__Written task A__. According to the earnings call passage, what was Toyota's operating income for the first half of the fiscal year?

__Passage shown__.
# # # # # # #

Today we have Mr. Tetsuya Otake, Managing Officer in charge of the accounting group of Toyota Motor Corporation; and Ms. Morita, an interpreter, with us.
The agenda of today's conference call is as follows.
First, Mr. Otake will briefly discuss the highlights of Toyota's earning results, and then Ms. Morita will take over the rest of the presentation. This will take about 10 minutes. After the presentation, you are welcome to ask questions.
Please note that the presentation contains forward-looking statements that reflect our plans and expectations and our actual results may be materially different from these statements. A complete cautionary statement concerning forward-looking statements is included on page 2 of today's presentation material, and a complete cautionary statement concerning insider trading is included on page 3. Both of the statements can be downloaded from our Internet home pages.
Now I'd like to turn the call over to Mr. Otake.
Tetsuya Otake - Managing Officer
Hello, everyone. Thank you for joining us today. I am Tetsuya Otake. It's my pleasure to discuss today's financial results for the first half of the fiscal year ending March 2016.
Let me start with slide 5.
Compared to the same period of last fiscal year, consolidated vehicle sales for the first half of this fiscal year decreased by 199,000 units to 4.278 million units as a result of declining sales in the regions such as Japan, Asia and the Middle East, despite a solid increase in sales in North America.
Please see slide 6. Consolidated financial results for the first half of the current fiscal year were net revenues of JPY14,091.4 billion, operating income of JPY1,583.4 billion, pre-tax income of JPY1,675.1 billion and net income of JPY1,258.1 billion.

# # # # # # #

__Lines of data__.

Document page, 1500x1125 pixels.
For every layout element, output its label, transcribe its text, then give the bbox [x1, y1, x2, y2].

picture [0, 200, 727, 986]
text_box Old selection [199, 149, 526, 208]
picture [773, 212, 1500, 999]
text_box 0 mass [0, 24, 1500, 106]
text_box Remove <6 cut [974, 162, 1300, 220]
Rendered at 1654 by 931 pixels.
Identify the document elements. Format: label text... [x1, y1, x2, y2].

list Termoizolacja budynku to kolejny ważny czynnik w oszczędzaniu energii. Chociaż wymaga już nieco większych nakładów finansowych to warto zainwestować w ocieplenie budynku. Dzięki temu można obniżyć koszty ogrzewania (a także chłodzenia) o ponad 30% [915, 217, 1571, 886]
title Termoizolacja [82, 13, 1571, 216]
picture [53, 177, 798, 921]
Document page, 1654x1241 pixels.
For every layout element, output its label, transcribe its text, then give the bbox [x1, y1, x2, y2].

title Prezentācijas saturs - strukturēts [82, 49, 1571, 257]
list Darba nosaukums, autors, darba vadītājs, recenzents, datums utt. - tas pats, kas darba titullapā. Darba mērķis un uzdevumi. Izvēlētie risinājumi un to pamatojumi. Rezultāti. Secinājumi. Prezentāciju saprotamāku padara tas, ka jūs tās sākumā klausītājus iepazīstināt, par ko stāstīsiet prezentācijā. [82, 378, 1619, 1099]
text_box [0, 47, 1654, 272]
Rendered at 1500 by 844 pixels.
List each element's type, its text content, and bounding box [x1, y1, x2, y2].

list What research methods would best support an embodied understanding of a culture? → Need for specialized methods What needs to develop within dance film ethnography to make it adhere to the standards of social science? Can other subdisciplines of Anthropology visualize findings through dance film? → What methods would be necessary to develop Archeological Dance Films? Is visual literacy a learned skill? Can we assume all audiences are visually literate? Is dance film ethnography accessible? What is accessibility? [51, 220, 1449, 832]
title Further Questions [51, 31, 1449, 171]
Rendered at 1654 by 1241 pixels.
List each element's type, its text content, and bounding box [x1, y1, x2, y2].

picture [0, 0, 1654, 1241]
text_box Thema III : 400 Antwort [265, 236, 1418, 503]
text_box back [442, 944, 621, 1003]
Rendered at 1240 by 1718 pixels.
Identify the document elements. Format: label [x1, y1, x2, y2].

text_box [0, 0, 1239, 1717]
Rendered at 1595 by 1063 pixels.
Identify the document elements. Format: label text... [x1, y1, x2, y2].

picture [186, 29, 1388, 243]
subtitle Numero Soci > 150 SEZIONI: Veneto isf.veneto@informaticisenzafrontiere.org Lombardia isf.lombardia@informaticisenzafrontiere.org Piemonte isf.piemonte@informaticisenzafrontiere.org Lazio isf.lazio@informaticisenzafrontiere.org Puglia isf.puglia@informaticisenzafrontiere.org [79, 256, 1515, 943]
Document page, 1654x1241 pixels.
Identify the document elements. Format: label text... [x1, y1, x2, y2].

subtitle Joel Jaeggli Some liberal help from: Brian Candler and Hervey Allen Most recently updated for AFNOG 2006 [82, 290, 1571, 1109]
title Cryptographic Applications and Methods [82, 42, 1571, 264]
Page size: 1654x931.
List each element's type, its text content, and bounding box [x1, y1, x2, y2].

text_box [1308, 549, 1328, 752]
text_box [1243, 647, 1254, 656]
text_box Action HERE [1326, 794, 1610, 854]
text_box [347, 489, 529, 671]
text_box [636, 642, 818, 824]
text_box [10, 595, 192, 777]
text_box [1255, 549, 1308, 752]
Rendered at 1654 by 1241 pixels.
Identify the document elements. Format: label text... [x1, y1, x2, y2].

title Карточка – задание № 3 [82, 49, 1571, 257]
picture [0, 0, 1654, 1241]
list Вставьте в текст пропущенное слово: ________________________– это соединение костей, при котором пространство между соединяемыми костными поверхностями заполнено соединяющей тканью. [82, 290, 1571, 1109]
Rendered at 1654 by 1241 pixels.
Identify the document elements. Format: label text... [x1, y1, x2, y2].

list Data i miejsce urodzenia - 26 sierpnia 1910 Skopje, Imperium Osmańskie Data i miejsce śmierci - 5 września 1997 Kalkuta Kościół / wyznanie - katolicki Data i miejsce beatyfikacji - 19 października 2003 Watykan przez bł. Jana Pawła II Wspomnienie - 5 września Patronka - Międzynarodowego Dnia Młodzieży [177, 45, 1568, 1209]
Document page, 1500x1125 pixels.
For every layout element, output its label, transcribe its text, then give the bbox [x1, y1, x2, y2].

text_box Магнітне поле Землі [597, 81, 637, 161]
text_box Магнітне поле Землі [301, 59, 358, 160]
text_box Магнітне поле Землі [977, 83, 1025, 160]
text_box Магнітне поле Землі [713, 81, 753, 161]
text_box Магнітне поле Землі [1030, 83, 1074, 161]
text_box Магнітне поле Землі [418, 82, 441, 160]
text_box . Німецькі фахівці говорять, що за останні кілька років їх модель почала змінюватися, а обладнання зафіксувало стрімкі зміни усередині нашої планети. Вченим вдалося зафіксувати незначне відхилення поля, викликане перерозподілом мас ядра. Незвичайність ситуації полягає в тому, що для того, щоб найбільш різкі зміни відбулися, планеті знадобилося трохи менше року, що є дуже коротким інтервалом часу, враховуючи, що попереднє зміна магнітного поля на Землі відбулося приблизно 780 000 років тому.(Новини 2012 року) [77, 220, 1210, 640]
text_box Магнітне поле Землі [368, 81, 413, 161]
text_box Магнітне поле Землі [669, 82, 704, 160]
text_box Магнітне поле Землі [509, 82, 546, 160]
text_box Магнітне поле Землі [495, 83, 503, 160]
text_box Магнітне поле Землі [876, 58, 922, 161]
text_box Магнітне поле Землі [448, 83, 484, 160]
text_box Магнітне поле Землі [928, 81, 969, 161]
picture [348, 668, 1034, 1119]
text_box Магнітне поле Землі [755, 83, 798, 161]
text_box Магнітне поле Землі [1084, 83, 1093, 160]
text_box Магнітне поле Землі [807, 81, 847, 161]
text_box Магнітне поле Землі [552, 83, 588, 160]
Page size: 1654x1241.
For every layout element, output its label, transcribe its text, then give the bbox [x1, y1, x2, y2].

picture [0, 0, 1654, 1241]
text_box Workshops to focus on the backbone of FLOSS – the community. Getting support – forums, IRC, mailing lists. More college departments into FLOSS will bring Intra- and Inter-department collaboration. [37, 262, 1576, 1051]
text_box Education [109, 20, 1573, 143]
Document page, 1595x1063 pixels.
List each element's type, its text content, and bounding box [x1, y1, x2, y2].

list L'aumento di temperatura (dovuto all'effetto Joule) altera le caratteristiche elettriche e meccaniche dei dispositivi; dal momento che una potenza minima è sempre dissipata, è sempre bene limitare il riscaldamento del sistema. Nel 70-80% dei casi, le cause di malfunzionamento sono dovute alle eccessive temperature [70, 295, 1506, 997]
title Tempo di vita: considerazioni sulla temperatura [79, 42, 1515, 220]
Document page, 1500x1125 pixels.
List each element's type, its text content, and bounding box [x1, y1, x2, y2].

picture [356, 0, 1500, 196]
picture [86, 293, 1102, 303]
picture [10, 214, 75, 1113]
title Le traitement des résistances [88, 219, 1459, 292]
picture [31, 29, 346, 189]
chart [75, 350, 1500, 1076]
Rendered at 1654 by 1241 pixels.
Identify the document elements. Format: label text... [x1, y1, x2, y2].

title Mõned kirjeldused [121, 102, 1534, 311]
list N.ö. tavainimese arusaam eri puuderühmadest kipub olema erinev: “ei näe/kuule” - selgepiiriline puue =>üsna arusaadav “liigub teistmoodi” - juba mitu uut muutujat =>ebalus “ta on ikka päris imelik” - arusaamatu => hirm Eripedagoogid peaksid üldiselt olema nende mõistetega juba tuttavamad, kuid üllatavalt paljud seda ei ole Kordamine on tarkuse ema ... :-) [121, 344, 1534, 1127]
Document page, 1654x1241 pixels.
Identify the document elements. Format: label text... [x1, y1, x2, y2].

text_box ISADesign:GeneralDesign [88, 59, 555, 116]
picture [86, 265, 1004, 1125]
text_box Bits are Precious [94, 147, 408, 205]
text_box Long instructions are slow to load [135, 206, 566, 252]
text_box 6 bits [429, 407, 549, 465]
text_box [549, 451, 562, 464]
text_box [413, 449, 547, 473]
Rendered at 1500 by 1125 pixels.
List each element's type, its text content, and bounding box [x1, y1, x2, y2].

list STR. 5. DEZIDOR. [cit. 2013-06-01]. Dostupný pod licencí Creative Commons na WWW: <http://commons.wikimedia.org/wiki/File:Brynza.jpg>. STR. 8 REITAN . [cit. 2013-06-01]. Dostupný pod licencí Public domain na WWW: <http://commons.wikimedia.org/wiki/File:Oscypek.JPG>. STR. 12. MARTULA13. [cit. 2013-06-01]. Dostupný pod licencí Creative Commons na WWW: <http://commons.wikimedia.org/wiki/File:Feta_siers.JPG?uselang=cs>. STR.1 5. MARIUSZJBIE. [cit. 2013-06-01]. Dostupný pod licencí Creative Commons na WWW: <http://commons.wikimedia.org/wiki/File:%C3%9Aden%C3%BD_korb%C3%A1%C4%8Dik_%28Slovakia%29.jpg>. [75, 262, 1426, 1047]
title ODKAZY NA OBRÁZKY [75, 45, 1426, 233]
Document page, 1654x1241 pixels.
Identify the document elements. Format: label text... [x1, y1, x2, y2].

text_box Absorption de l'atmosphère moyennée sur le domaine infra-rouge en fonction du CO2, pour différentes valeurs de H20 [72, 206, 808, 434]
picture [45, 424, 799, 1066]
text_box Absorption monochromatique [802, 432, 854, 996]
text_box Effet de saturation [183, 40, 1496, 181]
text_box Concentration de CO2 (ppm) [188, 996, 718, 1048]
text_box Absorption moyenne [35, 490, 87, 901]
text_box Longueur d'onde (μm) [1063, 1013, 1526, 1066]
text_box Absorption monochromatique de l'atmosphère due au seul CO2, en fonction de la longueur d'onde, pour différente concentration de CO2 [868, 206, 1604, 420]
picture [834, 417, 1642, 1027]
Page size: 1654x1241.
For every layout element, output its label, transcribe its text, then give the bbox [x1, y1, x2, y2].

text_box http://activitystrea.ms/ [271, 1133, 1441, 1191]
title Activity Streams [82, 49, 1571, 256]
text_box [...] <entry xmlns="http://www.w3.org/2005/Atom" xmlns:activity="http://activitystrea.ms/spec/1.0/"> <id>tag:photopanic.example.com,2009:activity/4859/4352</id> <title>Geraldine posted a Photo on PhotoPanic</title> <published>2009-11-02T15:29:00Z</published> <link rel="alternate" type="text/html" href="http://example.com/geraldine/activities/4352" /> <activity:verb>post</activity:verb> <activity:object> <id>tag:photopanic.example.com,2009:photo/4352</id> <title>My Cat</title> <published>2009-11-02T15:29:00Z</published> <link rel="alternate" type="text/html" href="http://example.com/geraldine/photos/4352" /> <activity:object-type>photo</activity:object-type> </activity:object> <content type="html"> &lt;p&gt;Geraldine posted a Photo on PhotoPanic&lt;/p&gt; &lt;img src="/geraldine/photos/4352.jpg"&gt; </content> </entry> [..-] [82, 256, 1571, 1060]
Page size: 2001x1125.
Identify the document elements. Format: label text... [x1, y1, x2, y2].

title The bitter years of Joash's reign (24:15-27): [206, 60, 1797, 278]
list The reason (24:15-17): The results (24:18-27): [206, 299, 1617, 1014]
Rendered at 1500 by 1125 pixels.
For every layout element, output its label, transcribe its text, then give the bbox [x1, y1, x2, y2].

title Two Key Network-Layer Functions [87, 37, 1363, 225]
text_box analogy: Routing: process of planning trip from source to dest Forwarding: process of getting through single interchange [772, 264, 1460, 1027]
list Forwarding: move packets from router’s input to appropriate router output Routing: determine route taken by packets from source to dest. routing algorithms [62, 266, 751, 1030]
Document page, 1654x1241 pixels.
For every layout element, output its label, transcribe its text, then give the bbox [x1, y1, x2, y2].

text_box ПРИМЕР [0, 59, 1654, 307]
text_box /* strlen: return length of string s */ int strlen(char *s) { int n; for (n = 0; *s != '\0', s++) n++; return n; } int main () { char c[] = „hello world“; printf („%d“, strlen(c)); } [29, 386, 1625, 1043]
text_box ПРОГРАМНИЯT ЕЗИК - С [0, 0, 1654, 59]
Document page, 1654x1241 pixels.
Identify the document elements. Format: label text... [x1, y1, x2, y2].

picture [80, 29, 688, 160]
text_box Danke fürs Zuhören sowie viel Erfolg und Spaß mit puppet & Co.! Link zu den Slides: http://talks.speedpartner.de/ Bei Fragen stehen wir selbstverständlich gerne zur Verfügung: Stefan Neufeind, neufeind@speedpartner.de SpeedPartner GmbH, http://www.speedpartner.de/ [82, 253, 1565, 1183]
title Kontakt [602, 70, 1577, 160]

# # # # # # #

__Written task B__. Put everything in the records from the first line down to the line containing "picture [53, 177, 798, 921]" into a JSON list of strings, one string per line, with blank lines omitted.

__Correct answer A__. JPY1,583.4 billion.

__Correct answer B__.
[
  "Document page, 1500x1125 pixels.",
  "For every layout element, output its label, transcribe its text, then give the bbox [x1, y1, x2, y2].",
  "picture [0, 200, 727, 986]",
  "text_box Old selection [199, 149, 526, 208]",
  "picture [773, 212, 1500, 999]",
  "text_box 0 mass [0, 24, 1500, 106]",
  "text_box Remove <6 cut [974, 162, 1300, 220]",
  "Rendered at 1654 by 931 pixels.",
  "Identify the document elements. Format: label text... [x1, y1, x2, y2].",
  "list Termoizolacja budynku to kolejny ważny czynnik w oszczędzaniu energii. Chociaż wymaga już nieco większych nakładów finansowych to warto zainwestować w ocieplenie budynku. Dzięki temu można obniżyć koszty ogrzewania (a także chłodzenia) o ponad 30% [915, 217, 1571, 886]",
  "title Termoizolacja [82, 13, 1571, 216]",
  "picture [53, 177, 798, 921]"
]